Passage to read ▸
■ ■ ■
Call NYNEX and tell them you don't like the way you are listed in the
white pages and would they please adopt your preferred format and
include the info you would like to see in the telephone book next year
when it is reprinted.  Don't hold your breath.  The analogy isn't
perfect, but I think you get the point.  We'll just have to wait and
see.


        You must try to read messages a little better before you respond to
        them.  My comment was about the CA hierarchy.  Now tell me - was it
        the intent that the trust hierarchy rooted in the IPRA was required if
        X.500 directories already were in place?

My response was accurate.  The intent to have a singley rooted
certification hierarchy, with the IPRA serving that role, is not a
transient feature.  Only some of the functions servied by the IPRA can
go away when we have more X.500 service, i.e., the central DN
clearinghouse facility and the global CRL database.  I thought these
features were called out as interim in 1422, but maybe the wording was
not clear enough.


        For better, or for worse, PEM has a default definition of a DN, it is
        that thing which I must have in order to have a public key
        certificate.  There is no other reason for me to get a DN.  It may be
        that X.500 was standardized prior to PEM, but PEM is here and X.500 is
        not, so lets get real.  By the way just what are those other mailing
        lists??  -- the person who mentioned them before suddenly can't think
        of any!

I believe there are on the order of 1 million users registered in
X.500 DSAs today, which makes the population somewhat larger than the
deployed PEM user base.  That sounds reasonably real to me.  Remember,
X.500 is not a replacement for DNS, it provides a different set of
services that the DNS does not offer.  So the relative size of DNS and
X.500 populations is not the issue here.  As for pointers to the other
mailing lists, let me suggest you contact CNRI and check out the WG
lists, which will lead you to the mailing list for the OSI Directory
Services (OSIDS is the WG abbreviation).


        One more time, if the DN is the primary search key, it had better
        distinguish between distinct entries.  And you can be quite sure that
        the level of assurance that I get in creating a private message will
        be a consideration in where (which mail box) to send a message!

Tom, the point is not whether a DN is, in fact distinguished (which it
always is) but conversely, whether any way of syntactically
distinguishing between to names constitutes a basis for forming a DN
(which it does not).  More goes into the question of what constitutes
a reasonable DN.  Think of it like language.  There are lots of ways
to construct syntactically correct sentences (DNs) from a list of
nouns, verbs, adverbs, etc. (analogous to attributes).  However, many
of the constructed sentences would not make sense given a larger
semantic context.  

        If you really believe that assurance level is far fetched, how can you
        justify using PEM at all?

PCAs are a creation of the Internet certification system (they do not
exist in X.500) and they provide a means of relating assurance
information about user and organization certification.  That is the
means adopted by PEM for encopding assurance information into a
certification path without impinging on an organization's freedom to
structure DNs.  You were suggesting a syntactic means of conveying
assurance information way that would intefere with DN structure.
■ ■ ■
Written task A ▸ Echo the part of the message about PEM and X.500 word for word, starting with "I believe there" and going on through "the WG abbreviation).".
■ ■ ■
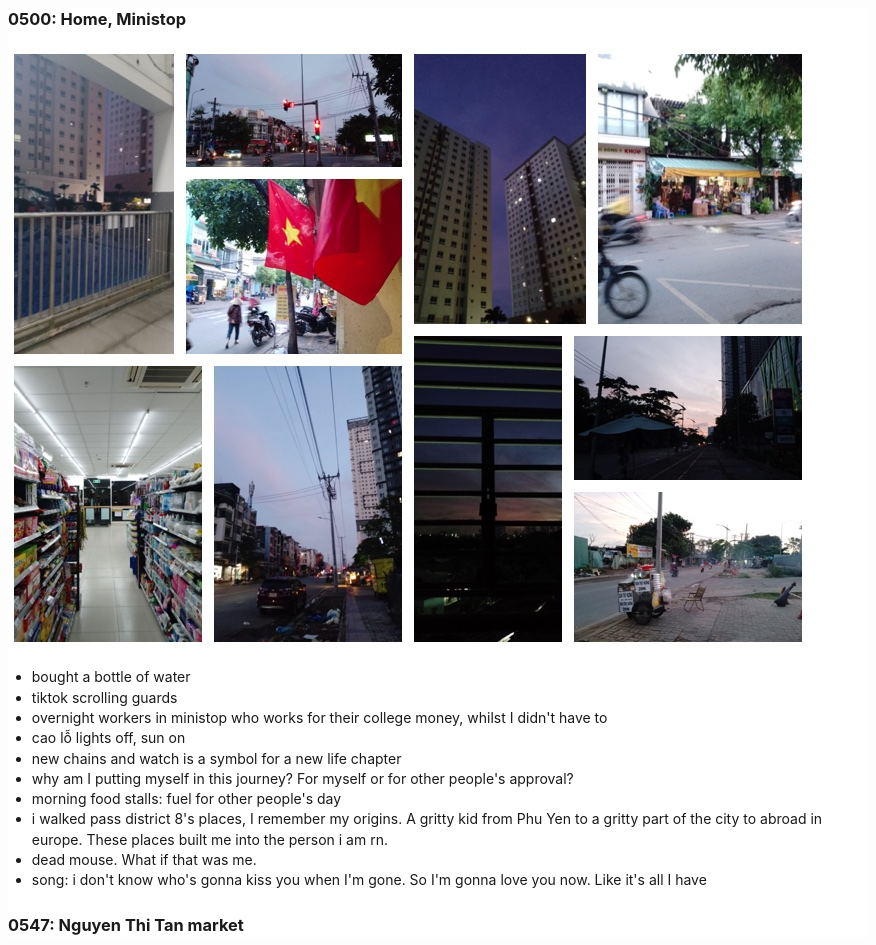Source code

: ### 0500: Home, Ministop

![0500 imgs](./500.jpg)

- bought a bottle of water
- tiktok scrolling guards
- overnight workers in ministop who works for their college money, whilst I didn't have to
- cao lỗ lights off, sun on
- new chains and watch is a symbol for a new life chapter
- why am I putting myself in this journey? For myself or for other people's approval?
- morning food stalls: fuel for other people's day
- i walked pass district 8's places, I remember my origins. A gritty kid from Phu Yen to a gritty part of the city to abroad in europe. These places built me into the person i am rn.
- dead mouse. What if that was me.
- song: i don't know who's gonna kiss you when I'm gone. So I'm gonna love you now. Like it's all I have

### 0547: Nguyen Thi Tan market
■ ■ ■
Written task B ▸ Return every line of the listing that contains the string "have", treating uppercase and lowercase as different.

Answer area A ▸
I believe there are on the order of 1 million users registered in
X.500 DSAs today, which makes the population somewhat larger than the
deployed PEM user base.  That sounds reasonably real to me.  Remember,
X.500 is not a replacement for DNS, it provides a different set of
services that the DNS does not offer.  So the relative size of DNS and
X.500 populations is not the issue here.  As for pointers to the other
mailing lists, let me suggest you contact CNRI and check out the WG
lists, which will lead you to the mailing list for the OSI Directory
Services (OSIDS is the WG abbreviation).

Answer area B ▸
- overnight workers in ministop who works for their college money, whilst I didn't have to
- song: i don't know who's gonna kiss you when I'm gone. So I'm gonna love you now. Like it's all I have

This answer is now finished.